Two years ago, Steve Stoute, music industry mogul and owner of the Translation advertising agency, bought space in the New York Times to run an open letter to NARAS, who runs the Grammys, taking them to task for overlooking hip-hop. I shared, and share, his sentiment that the Grammys are out of touch, though my thoughts on the matter—as briefly outlined in a blog post about his letter—also revolved around the question, “who cares about the Grammys?” I implored Stoute, or someone else, to start a proper competitor award show. I also suggested that maybe we could just stop caring about superlatives from a dinosaur organization and get on with making jams.
The latter idea sounds great, but it’s unrealistic. Everyone likes affirmation, and what better affirmation than institutional affirmation? In that post, I refer to the Golden Globes and perhaps they are a good analog for what could exist. This year’s Golden Globes especially were playful, funny and fun, and seemed to give awards where they were relevant and due. But they’re still seen as the B-Team to the Oscars. And perhaps that’s why they feel more on the nose: there’s less pressure to be right. But forget right, the Grammys sometimes are wrong and in space. Herbie Hancock winning best album in 2008 was laughably off the mark, and Stoute is correct—that needs to change. As the underground and the mainstream continue to commingle, and album sales drop, it’s much easier to identify the zeitgeist and chances are, it raps. Stoute made this point in 2011, and it’s still true. But what feels truer to me now is that need for recognition. Perhaps my disinterest in the awards two years ago was my own flippancy, perhaps it is more of the melding of channels, but if there is a dominant force in music, it should be identified and rewarded by the Grammys, even if we only care about them because they were grandfathered in.
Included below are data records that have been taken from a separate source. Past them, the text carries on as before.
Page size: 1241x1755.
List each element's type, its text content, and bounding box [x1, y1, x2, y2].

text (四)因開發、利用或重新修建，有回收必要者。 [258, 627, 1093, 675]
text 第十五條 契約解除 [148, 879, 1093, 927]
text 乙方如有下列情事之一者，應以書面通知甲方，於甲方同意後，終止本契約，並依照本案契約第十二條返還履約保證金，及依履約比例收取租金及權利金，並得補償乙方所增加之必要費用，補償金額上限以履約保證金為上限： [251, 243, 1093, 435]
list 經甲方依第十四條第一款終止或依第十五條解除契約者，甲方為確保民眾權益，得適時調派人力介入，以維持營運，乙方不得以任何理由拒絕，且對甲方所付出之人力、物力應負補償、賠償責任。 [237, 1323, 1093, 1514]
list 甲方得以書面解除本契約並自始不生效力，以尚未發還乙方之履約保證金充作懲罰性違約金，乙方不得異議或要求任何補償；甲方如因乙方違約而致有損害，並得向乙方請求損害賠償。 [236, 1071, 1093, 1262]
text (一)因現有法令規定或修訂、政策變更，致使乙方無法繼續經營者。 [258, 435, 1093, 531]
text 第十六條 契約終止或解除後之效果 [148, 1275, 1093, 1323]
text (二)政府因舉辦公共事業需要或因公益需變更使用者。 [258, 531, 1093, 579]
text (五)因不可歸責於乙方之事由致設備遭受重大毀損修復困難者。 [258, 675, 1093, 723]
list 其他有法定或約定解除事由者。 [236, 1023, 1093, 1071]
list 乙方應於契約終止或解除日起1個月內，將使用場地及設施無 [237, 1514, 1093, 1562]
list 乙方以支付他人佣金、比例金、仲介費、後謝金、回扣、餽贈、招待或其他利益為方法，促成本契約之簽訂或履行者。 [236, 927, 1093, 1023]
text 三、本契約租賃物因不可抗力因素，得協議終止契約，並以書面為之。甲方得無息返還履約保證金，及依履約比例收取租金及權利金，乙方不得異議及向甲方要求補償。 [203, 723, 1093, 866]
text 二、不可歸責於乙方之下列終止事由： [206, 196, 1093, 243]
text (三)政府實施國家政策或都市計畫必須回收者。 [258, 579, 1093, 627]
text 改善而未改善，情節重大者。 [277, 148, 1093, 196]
If no once-a-year award show has popped up to usurp the Grammys in the last two years, what has changed is the way we receive affirmation. Certainly, social media existed in 2011, but it has run rampant. We’re all addicted to our smartphones because they provide us with a little jolt of energy every time someone digitally does something to us. An artist’s success is measured in Twitter followers, and while that’s not quite the same thing as merit, it’s certainly a kissing cousin. But if that artist is constantly being reassured via Instagram comments, a verified Twitter account, Facebook likes, etc., why do they need NARAS to bestow an irrelevant prize on them? Shouldn’t a niche audience’s nonstop love supersede a golden gramophone? I don’t know where I stand on the value to humanity of likes and follows, but I know I look at my phone a lot. If we’re now conditioned for routine doses of digital affection through iPhone ding, the Grammys are like the biggest ding in the world.
I guess I care about the Grammys. I’m going to watch, as I do every year. Frank Ocean is performing and I’m excited to see that. I hope he wins. I hope Bruce Springsteen wins. I wish there was a rapper to root for in one of the big categories but there’s not, so instead, I hope Fun. loses. There’s something to be said for the worth of villains as much as heroes. And if we’re out there every day giving instant feedback to those we love (see Nathan Heller’s article on the internet getting too nice), there’s some low-level schadenfreude to watching those we hate lose. So is it that the Grammys have lost touch, or that the Grammys are irrelevant? Are those the same thing? It’s that distinction that I no longer care about. The Grammys used to matter and maybe that’s why they still do.